▶ **WHAT IS ASKED**:
Answer these questions about the article below on Ryan Howard's ejection.
1. Which Phillies player homered in the 9th inning to tie the game?
2. Who ejected Howard, and at which base was that umpire stationed?
3. Which Nationals player had the same umpire ejected earlier?

▶ **TEXT BLOCK**:
>> begin

Ryan Howard Tossed: Why the MLB Needs to Rein in Its Umpires

August 25, 2010 by  
Filed under Fan News

With two outs in the 9th inning, the Phillies’ Jimmy Rollins homered to tie Houston at 2-2.

With two outs in the 16th inning, and two men on, Ryan Howard should have been in a position to win the game 5-4.

But Howard had long hit the showers.


He was tossed from the game several innings earlier by third base umpire Scott Barry, a minor league replacement ump.

See the worst calls in sports history

Howard’s crime?

Disagreeing with two appealed check swing calls in the same at bat, the latter resulting in Howard striking out (and going 0-7 on the night).

The first check swing, Howard put his hands on his hips, which Barry mocked right back.

“Unprofessional,” is how Phillies color analyst Larry Anderson described it on the radio.

The second check swing, which was a TERRIBLE call if you’ve seen the replay, garnered almost an immediate ejection after Howard’s reaction.

Howard charged Barry and had to be restrained.

The Big Guy was HOT, pointing at the home plate umpire saying, “Don’t you try to stop me.”

This is the same ump that tossed the Nationals’ Ryan Zimmerman after throwing his bat to the ground on a swinging strike three (foul tip). The same Ryan Zimmerman that had NEVER been ejected from a game.

The Nats’ Rob Dibble was apoplectic.

“I shouldn’t know these guys’ names,” he fumed, referring to the umpires.

>> end

▶ **DATA SHOWN**:
>> begin

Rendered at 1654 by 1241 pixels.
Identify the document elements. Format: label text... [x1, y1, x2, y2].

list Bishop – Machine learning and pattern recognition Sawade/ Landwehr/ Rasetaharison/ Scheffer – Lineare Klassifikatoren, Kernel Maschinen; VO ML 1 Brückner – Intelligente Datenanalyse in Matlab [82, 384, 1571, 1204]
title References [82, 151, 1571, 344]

>> end
>> begin

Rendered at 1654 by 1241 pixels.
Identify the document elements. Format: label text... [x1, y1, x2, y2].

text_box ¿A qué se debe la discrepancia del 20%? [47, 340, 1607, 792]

>> end

▶ **TASK SOLUTION**:
1. Jimmy Rollins
2. Scott Barry, the third base umpire
3. Ryan Zimmerman